▶ **DIRECTIONS**:
(a) Write out the stretch from "Partly as a" through "parties, bar one." in the article on the Swiss climate vote.
(b) Summarize the article on the Swiss climate vote in two sentences.

▶ **TEXT PROVIDED**:
- Opening Delimiter -
OPINION: Are the Swiss finally going to get serious on tackling the climate crisis?

Switzerland is particularly vulnerable to the impact of the climate crisis but the Swiss have so far failed to respond adequately to the growing emergency. Clare O’Dea looks at whether a breakthrough is finally on the cards.

OPINION: Are the Swiss finally going to get serious on tackling the climate crisis?
A photograph shows a slope amid snowless landscape in Switzerland. (Photo by Fabrice COFFRINI / AFP)

On June 18th, voters will have the chance to accept or reject Switzerland’s climate protection law, which sets out a path to achieve net zero greenhouse gas emissions by 2050. The referendum to potentially block the law was called by the populist Swiss People’s Party.

Parliament passed this climate law in September 2022 but the conservative right People’s Party quickly gathered enough signatures to call a referendum. The party did the same thing the last time a government plan for climate measures was approved by parliament, winning the argument at the ballot box in June 2021.

Partly as a result of these delays, Switzerland has slipped down several places to 22nd in the Climate Change Performance Index, performing worse than the EU average in the latest rankings. 

As an Alpine country, Switzerland is particularly vulnerable to the impact of the climate crisis, with temperatures rising at twice the global average. Droughts and heatwaves in recent years have accelerated the melting of Swiss glaciers

Read more about the impact of the climate crisis in Switzerland

The new climate protection law takes a rather soft approach to industry and consumers. It has the backing of economic and farming lobby groups, as well as all political parties, bar one. 

But it still plots an ambitious course. Switzerland currently imports three-quarters of its energy needs. The goal is to increase energy independence by pivoting away from imported fossil fuels completely. 

The measures include emission reduction trajectories for industry, transport and buildings, to reduce energy consumption, but the law stops short of introducing any new taxes or bans.

The carrot for homeowners is two billion francs to support the replacement of gas and oil heating systems or electric heaters with cleaner alternatives. Another 1.2 billion francs is promised to companies investing in climate-friendly technologies.

The People’s Party is hoping it can convince voters to torpedo this law, as it managed to do successfully with the more robust “CO2 Law” in 2021. 

The rejection of the CO2 law, which was based on the “polluter pays” principle, came as a shock to the government, because the swing to a narrow “no” (51.6 percent) came near the end of the campaign after a strong start for the “yes” camp. Voters were ultimately swayed by fears of higher costs to their household budgets. 

This aerial picture taken on September 13, 2022 at Glacier 3000 resort above Les Diablerets shows the Tsanfleuron pass free of the ice that covered it for at least 2,000 years next to blankets (L) covering snow from the last winter season to prevent it from melting. (Photo by Fabrice COFFRINI / AFP)

The argument of “an explosion in electricity prices” has been revived for this year’s vote. Concerns about energy security are also front and centre, with the tagline “too extreme and much too expensive”. 

In addition, the perceived negative visual impact on the landscape of renewable energy installations – wind and solar –is being highlighted. 

The issue of energy security is the subject of a recently published white paper by the Energy Science Center at Zurich’s ETH. The modelling shows that “a complete de-carbonaisation of Switzerland’s energy system is compatible with a high degree of energy security under certain conditions.”
- Closing Delimiter -
▶ **EXTRACTED INFORMATION**:
- Opening Delimiter -
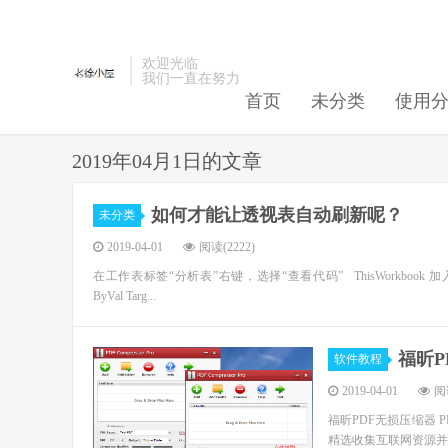
欢迎光临
我们一直在努力
首页
未分类
使用
2019年04月1日的文章
如何才能让透视表自动刷新呢？
未分类
2019-04-01
阅读(2222)
在工作表标签“分析表”右键，选择“查看代码” ThisWorkbook 加入以下代码,参考附
ByVal Targ...
福昕PD
软件教程
2019-04-01
阅读
福昕PDF无损压缩器 PD
精选收集互联网资源并整理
- Closing Delimiter -
▶ **YOUR RESPONSES**:
(a)
Partly as a result of these delays, Switzerland has slipped down several places to 22nd in the Climate Change Performance Index, performing worse than the EU average in the latest rankings. 

As an Alpine country, Switzerland is particularly vulnerable to the impact of the climate crisis, with temperatures rising at twice the global average. Droughts and heatwaves in recent years have accelerated the melting of Swiss glaciers

Read more about the impact of the climate crisis in Switzerland

The new climate protection law takes a rather soft approach to industry and consumers. It has the backing of economic and farming lobby groups, as well as all political parties, bar one.

(b) On June 18th, Swiss voters will accept or reject a climate protection law that sets a path to net zero greenhouse gas emissions by 2050, in a referendum called by the populist Swiss People's Party. The law has the backing of all political parties but one and offers money for cleaner heating and climate-friendly technologies without new taxes or bans, while the People's Party has revived the argument of soaring electricity prices it used against the CO2 law, which voters narrowly rejected in 2021.